I have been divorced for a long time, now I have a very good young man next to me, everything is good about him, except that I cannot rely on him. And if at the beginning of our relationship, for about six months, he tried, when would he pay for us, when would I, that is, it was not noticeable. Now I see very clearly that he is trying in every possible way to shift all expenses onto me when I am around. Either he suddenly has his wallet at home, and we are traveling far, or he can’t pay in cash because he forgot to take it out, and there are a lot of things like that. We are friends, he is my test-antibiotic.com only friend at the moment. But what to do with this situation when even I don’t have money, but I still pay for everything. Not to mention gifts or living together. And I understand that it’s not about him. From what little I know of his previous relationships, he cared and it was all on him. There were just a lot of problems and scandals due to the character and demands of the exes.

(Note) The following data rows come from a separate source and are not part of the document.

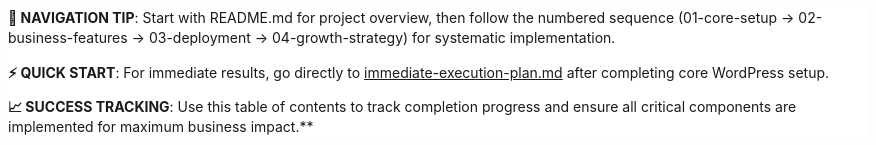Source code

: 
**🎯 NAVIGATION TIP**: Start with README.md for project overview, then follow the numbered sequence (01-core-setup → 02-business-features → 03-deployment → 04-growth-strategy) for systematic implementation.

**⚡ QUICK START**: For immediate results, go directly to [immediate-execution-plan.md](04-growth-strategy/immediate-execution-plan.md) after completing core WordPress setup.

**📈 SUCCESS TRACKING**: Use this table of contents to track completion progress and ensure all critical components are implemented for maximum business impact.**

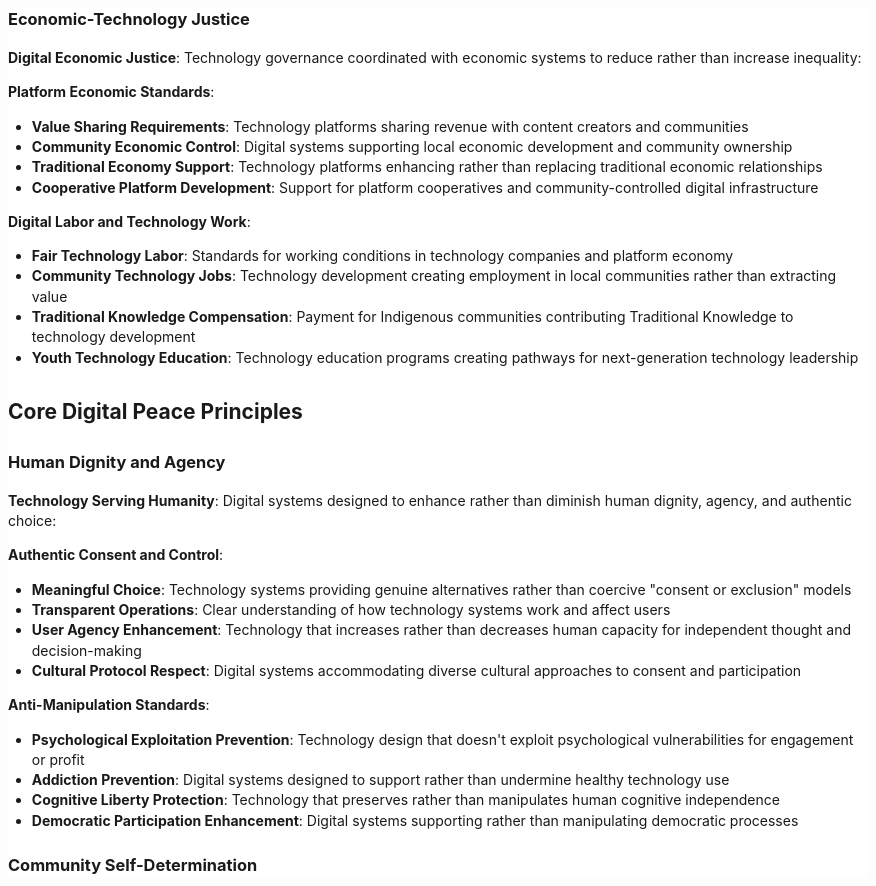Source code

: ### Economic-Technology Justice

**Digital Economic Justice**: Technology governance coordinated with economic systems to reduce rather than increase inequality:

**Platform Economic Standards**:
- **Value Sharing Requirements**: Technology platforms sharing revenue with content creators and communities
- **Community Economic Control**: Digital systems supporting local economic development and community ownership
- **Traditional Economy Support**: Technology platforms enhancing rather than replacing traditional economic relationships
- **Cooperative Platform Development**: Support for platform cooperatives and community-controlled digital infrastructure

**Digital Labor and Technology Work**:
- **Fair Technology Labor**: Standards for working conditions in technology companies and platform economy
- **Community Technology Jobs**: Technology development creating employment in local communities rather than extracting value
- **Traditional Knowledge Compensation**: Payment for Indigenous communities contributing Traditional Knowledge to technology development
- **Youth Technology Education**: Technology education programs creating pathways for next-generation technology leadership

## <a id="core-principles"></a>Core Digital Peace Principles

### Human Dignity and Agency

**Technology Serving Humanity**: Digital systems designed to enhance rather than diminish human dignity, agency, and authentic choice:

**Authentic Consent and Control**:
- **Meaningful Choice**: Technology systems providing genuine alternatives rather than coercive "consent or exclusion" models
- **Transparent Operations**: Clear understanding of how technology systems work and affect users
- **User Agency Enhancement**: Technology that increases rather than decreases human capacity for independent thought and decision-making
- **Cultural Protocol Respect**: Digital systems accommodating diverse cultural approaches to consent and participation

**Anti-Manipulation Standards**:
- **Psychological Exploitation Prevention**: Technology design that doesn't exploit psychological vulnerabilities for engagement or profit
- **Addiction Prevention**: Digital systems designed to support rather than undermine healthy technology use
- **Cognitive Liberty Protection**: Technology that preserves rather than manipulates human cognitive independence
- **Democratic Participation Enhancement**: Digital systems supporting rather than manipulating democratic processes

### Community Self-Determination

I am not scandalous, understanding, kind, I am not left alone for a long time without male attention, I have a higher education, and an above-average income. But it's always the same scenario. Of course, I can do it myself; in the end, in a relationship, the man gets everything, both care andlove , and even cleanliness in his house, andunderstanding that he needs to pay there too. But in the end, if I sit down and think about it, I am left with expenses that could have been avoided if I were not in a relationship, on my own with my children, who always want something and who need something. I’m in my own home, with test-antibiotic.com my bills, with relatives who are waiting for me to help them, etc. And in all this I am alone. A good, caring man comes, and next to me he turns into the one who sees that I can do everything on my own by any means possible, that my children are an extra expense and he doesn’t need it. There is no care, no gift, no support, and I suffer silently from this because I am offended.

I don't understand what's wrong? How to change this scenario? How to be the one with whom it’s okay there are not idealrelationship , not “give me”, “you must”, but at least something simple you would think: “she’s with me, she chose me, I want to be with her and it’s important to me that she feels good with me, but it means I'm not tryingsuddenly forget your wallet more than once or save money because she can pay, but just be a man nearby.”

This all really hurts me and I want to leave the relationship again.